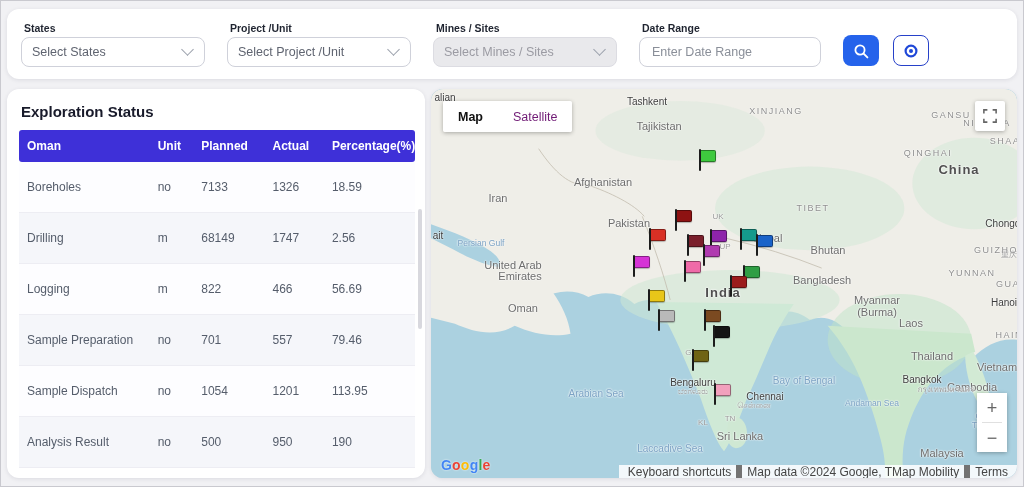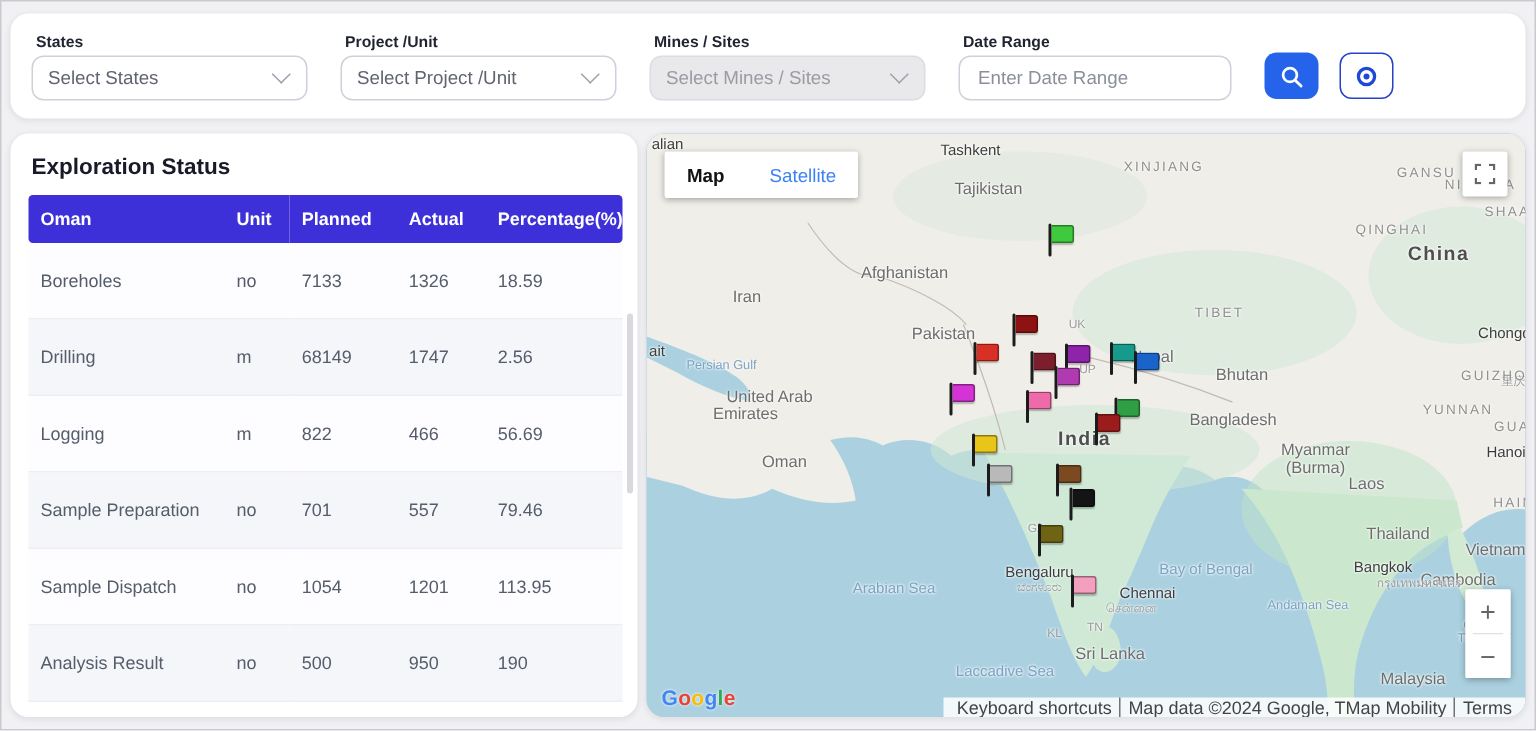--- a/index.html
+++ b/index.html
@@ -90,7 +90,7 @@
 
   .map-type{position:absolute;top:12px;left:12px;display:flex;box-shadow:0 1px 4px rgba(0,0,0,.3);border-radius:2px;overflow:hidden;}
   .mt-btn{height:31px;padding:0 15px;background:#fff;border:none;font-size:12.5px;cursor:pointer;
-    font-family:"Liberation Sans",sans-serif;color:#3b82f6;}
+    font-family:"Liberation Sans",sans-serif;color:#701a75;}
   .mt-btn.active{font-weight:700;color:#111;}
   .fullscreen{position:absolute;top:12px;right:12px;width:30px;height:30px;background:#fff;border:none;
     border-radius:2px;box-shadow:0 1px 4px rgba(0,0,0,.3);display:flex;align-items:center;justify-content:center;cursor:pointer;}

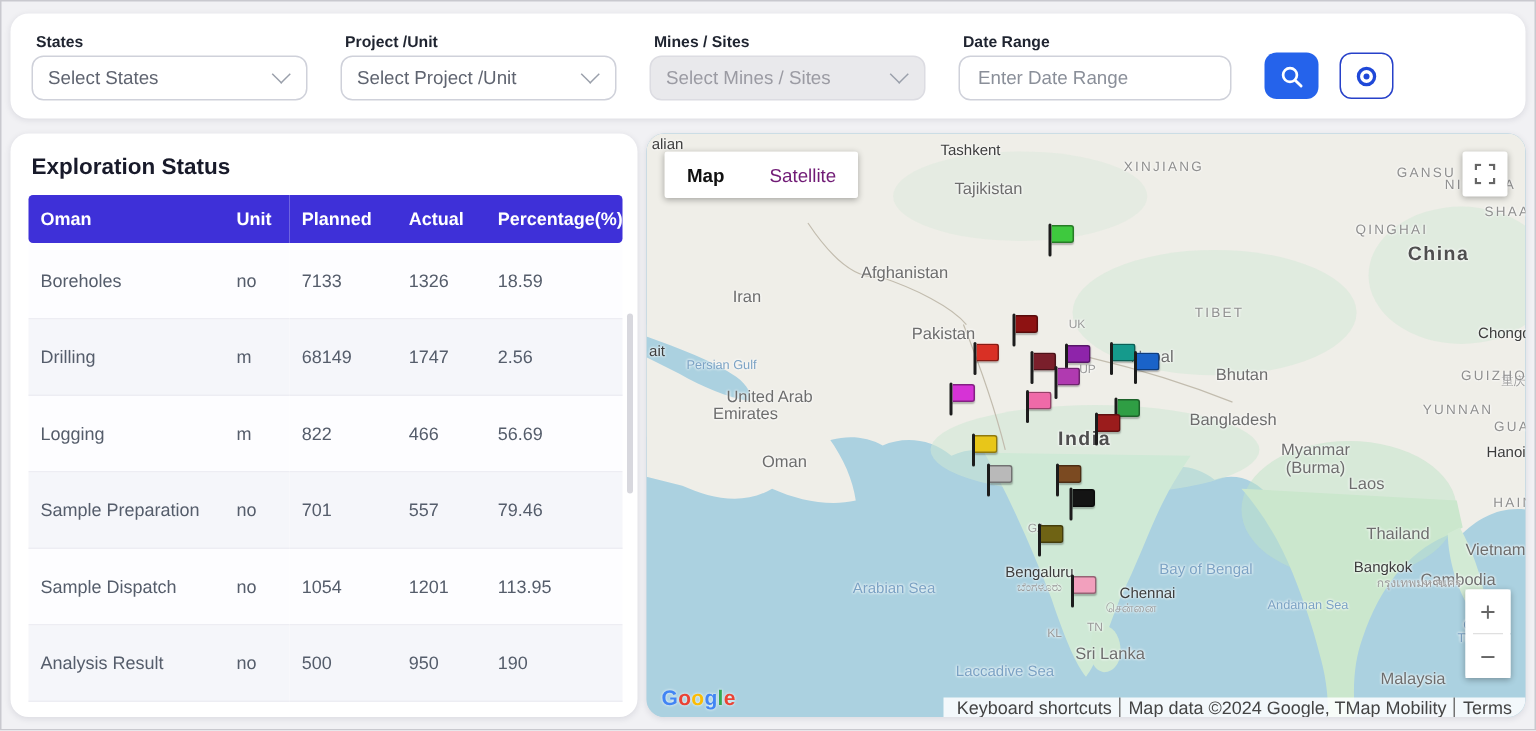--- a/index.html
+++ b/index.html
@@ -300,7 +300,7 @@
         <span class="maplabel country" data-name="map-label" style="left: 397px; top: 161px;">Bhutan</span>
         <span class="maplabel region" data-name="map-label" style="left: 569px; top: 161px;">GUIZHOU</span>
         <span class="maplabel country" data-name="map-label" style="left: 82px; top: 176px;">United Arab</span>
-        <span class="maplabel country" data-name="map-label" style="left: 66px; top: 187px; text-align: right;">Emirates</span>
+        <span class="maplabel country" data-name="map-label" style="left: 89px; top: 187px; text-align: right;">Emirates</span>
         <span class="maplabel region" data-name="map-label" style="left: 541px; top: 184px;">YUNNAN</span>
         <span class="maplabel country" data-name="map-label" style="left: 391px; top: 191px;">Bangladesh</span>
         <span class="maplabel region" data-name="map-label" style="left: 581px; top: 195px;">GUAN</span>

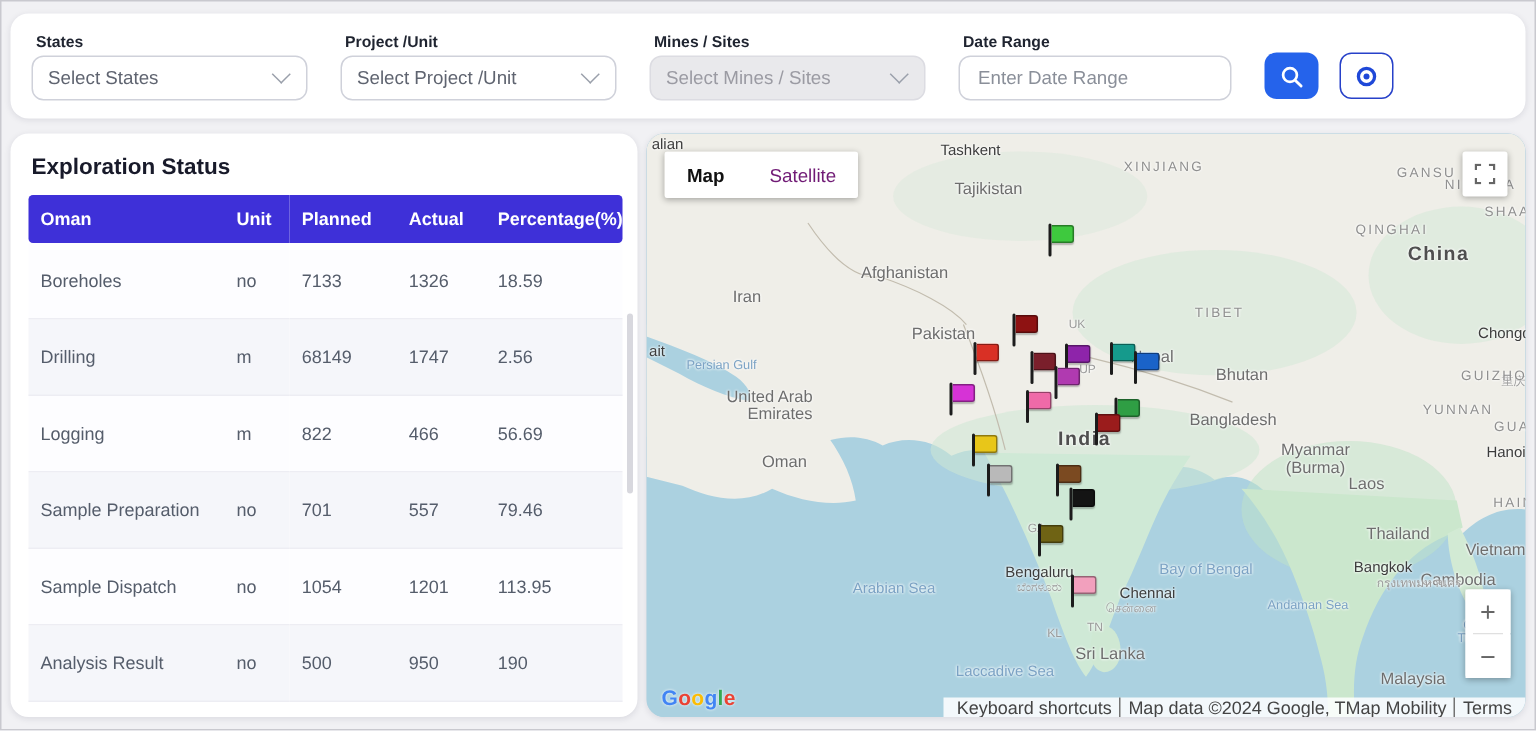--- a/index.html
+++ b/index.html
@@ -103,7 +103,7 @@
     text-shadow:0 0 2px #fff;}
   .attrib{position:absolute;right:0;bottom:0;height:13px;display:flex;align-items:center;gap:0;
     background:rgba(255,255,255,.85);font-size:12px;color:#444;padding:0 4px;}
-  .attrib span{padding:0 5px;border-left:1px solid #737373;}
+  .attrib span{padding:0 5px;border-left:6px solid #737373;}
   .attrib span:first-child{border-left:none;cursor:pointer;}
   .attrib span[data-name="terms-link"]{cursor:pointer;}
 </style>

◇ ◇ ◇ ◇ ◇

## TO DO
When you retype the listing above, keep each line exactly as written and drop the pictures.

## COMPLETED EXERCISE
--- a/index.html
+++ b/index.html
@@ -90,7 +90,7 @@
 
   .map-type{position:absolute;top:12px;left:12px;display:flex;box-shadow:0 1px 4px rgba(0,0,0,.3);border-radius:2px;overflow:hidden;}
   .mt-btn{height:31px;padding:0 15px;background:#fff;border:none;font-size:12.5px;cursor:pointer;
-    font-family:"Liberation Sans",sans-serif;color:#3b82f6;}
+    font-family:"Liberation Sans",sans-serif;color:#701a75;}
   .mt-btn.active{font-weight:700;color:#111;}
   .fullscreen{position:absolute;top:12px;right:12px;width:30px;height:30px;background:#fff;border:none;
     border-radius:2px;box-shadow:0 1px 4px rgba(0,0,0,.3);display:flex;align-items:center;justify-content:center;cursor:pointer;}

--- a/index.html
+++ b/index.html
@@ -300,7 +300,7 @@
         <span class="maplabel country" data-name="map-label" style="left: 397px; top: 161px;">Bhutan</span>
         <span class="maplabel region" data-name="map-label" style="left: 569px; top: 161px;">GUIZHOU</span>
         <span class="maplabel country" data-name="map-label" style="left: 82px; top: 176px;">United Arab</span>
-        <span class="maplabel country" data-name="map-label" style="left: 66px; top: 187px; text-align: right;">Emirates</span>
+        <span class="maplabel country" data-name="map-label" style="left: 89px; top: 187px; text-align: right;">Emirates</span>
         <span class="maplabel region" data-name="map-label" style="left: 541px; top: 184px;">YUNNAN</span>
         <span class="maplabel country" data-name="map-label" style="left: 391px; top: 191px;">Bangladesh</span>
         <span class="maplabel region" data-name="map-label" style="left: 581px; top: 195px;">GUAN</span>

--- a/index.html
+++ b/index.html
@@ -103,7 +103,7 @@
     text-shadow:0 0 2px #fff;}
   .attrib{position:absolute;right:0;bottom:0;height:13px;display:flex;align-items:center;gap:0;
     background:rgba(255,255,255,.85);font-size:12px;color:#444;padding:0 4px;}
-  .attrib span{padding:0 5px;border-left:1px solid #737373;}
+  .attrib span{padding:0 5px;border-left:6px solid #737373;}
   .attrib span:first-child{border-left:none;cursor:pointer;}
   .attrib span[data-name="terms-link"]{cursor:pointer;}
 </style>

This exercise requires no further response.